In this follow up to her book Private Gardens of Connecticut, the British-born, New York–based Garmey selected 28 highly impressive green spaces, some of which might be known to garden insiders, others not. Accompanied by dozens of stunning color photographs by John M. Hall, the book creates a good sense of what it’s like to gaze out the window of homes of all sizes and styles, or wander lazily along meandering paths leading to thickets of blossoms and emerald ponds. Some properties on Garmey’s radar are storied mansions once belonging to legendary figures – Gore Vidal’s former neoclassical home, Edgewater, in Barrytown, for instance – and now lovingly restored or accented by the current owners. Others are more like blank canvases spotted by discerning eyes and then miraculously transformed. In one case, for example, the owner had been shopping for real estate in the area when he spent that night at a run-down bed-and-breakfast in Millbrook. He saw the beauty in the bones of the property – which included an old swimming pool filled with broken, rusted machinery – and ended up purchasing it.
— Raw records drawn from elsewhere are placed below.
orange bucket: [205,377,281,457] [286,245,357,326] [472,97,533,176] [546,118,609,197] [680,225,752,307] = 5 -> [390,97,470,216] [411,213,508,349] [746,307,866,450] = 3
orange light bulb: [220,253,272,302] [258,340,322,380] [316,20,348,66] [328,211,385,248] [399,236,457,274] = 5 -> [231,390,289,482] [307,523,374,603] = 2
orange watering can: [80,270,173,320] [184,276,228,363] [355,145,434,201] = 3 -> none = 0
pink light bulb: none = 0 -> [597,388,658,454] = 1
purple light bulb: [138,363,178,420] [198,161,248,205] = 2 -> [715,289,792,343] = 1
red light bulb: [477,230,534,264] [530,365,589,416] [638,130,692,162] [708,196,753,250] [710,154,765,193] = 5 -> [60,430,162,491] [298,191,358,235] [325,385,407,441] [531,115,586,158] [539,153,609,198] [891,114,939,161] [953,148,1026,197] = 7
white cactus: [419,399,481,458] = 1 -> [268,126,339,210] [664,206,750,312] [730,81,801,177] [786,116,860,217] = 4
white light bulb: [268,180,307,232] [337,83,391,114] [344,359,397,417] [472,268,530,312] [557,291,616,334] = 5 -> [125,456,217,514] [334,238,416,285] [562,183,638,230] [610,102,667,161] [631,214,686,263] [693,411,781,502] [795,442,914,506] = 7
The theme of transformation is central to garden writing, and Garmey homes in on the heart of these before-and-after tales. These are not overnight changes achieved by armies of landscapers. Rather, Garmey, a passionate gardener herself, is interested in those folks who have gone through the long process of imagining all the complexities of a garden – its structure, palette, texture, mood and style – and then slowly and patiently created and nurtured it as nature catches up to their vision. In some cases, landscape designers and gardeners came in to assist (some of these properties go on for hundreds of acres), but, for the most part, the owners have been deeply involved in the outcomes of their landscapes, often getting their own hands dirty on a daily basis. Some are professionals or experts – including Scott Canning, Wave Hill’s director of agriculture; Gregory Long, who oversees the New York Botanical Garden; or Amy Goldman, who has won dozens of prizes for the vegetables she grows in her sprawling kitchen garden – and to see how they have figured out how to tame nature, or at least guide it, is inspiring.
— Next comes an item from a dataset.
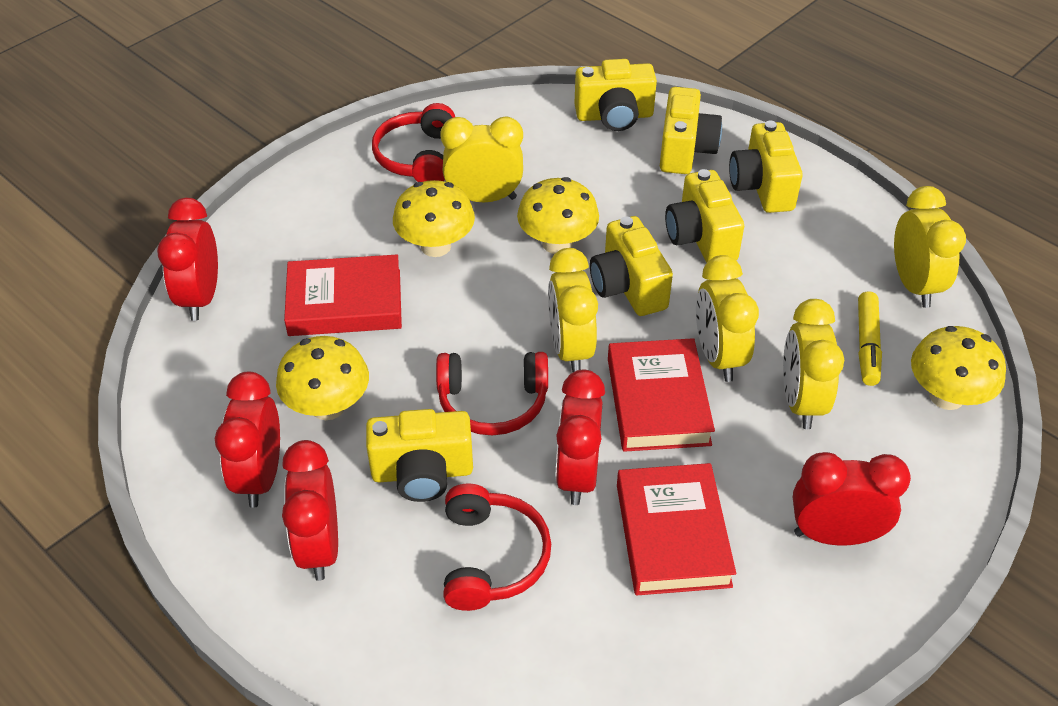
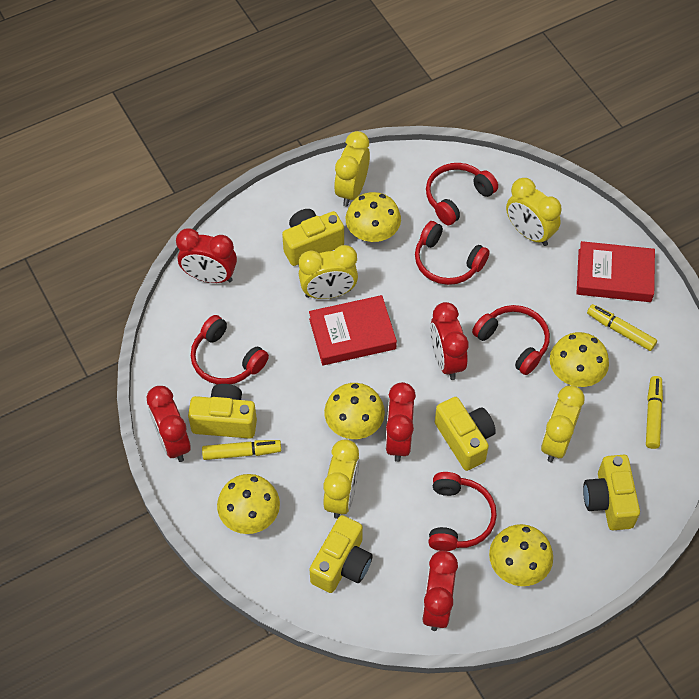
red book: [284,255,402,336] [608,338,715,452] [617,463,736,595] = 3 -> [309,295,397,365] [576,241,655,302] = 2
red headphones: [372,103,455,182] [436,352,548,436] [443,483,551,611] = 3 -> [191,315,269,385] [415,221,490,285] [426,163,498,225] [428,472,497,551] [472,305,550,375] = 5
yellow camera: [366,409,473,502] [574,59,657,131] [590,216,673,316] [660,87,722,174] [665,169,744,263] [729,121,803,213] = 6 -> [188,384,257,439] [282,209,344,266] [309,515,373,593] [435,397,496,471] [583,455,640,530] = 5
yellow marker: [858,291,882,386] = 1 -> [202,440,281,460] [587,304,657,351] [646,376,663,449] = 3
yellow mushroom: [276,336,369,420] [393,180,475,257] [517,177,599,254] [911,326,1006,410] = 4 -> [217,474,280,534] [324,383,385,439] [346,192,401,243] [489,524,553,586] [550,332,609,387] = 5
Garmey paints vivid portraits of the gardens’ owners by describing their decision-making and sharing personal anecdotes. We learn, for example, the cringe-inducing story of how 22 tons of gravel were accidentally delivered to one gardener’s neighbor’s house and had to be moved over “wheelbarrow by wheelbarrow.” As elegant as the results can be, gardening is a dirty, exhausting job, which makes these stories all the more interesting. One of the best things about the book, though, is its portrait of the 21st-century splendor of a region that has historically loomed so large in the American imagination – as the rugged, resplendent paradise of the Hudson River School painters, and as the 19th-century rural hub of such high-society clans as the Vanderbilts and Rockefellers. Few places mix that kind of civility and rawness, and Garmey captures it well.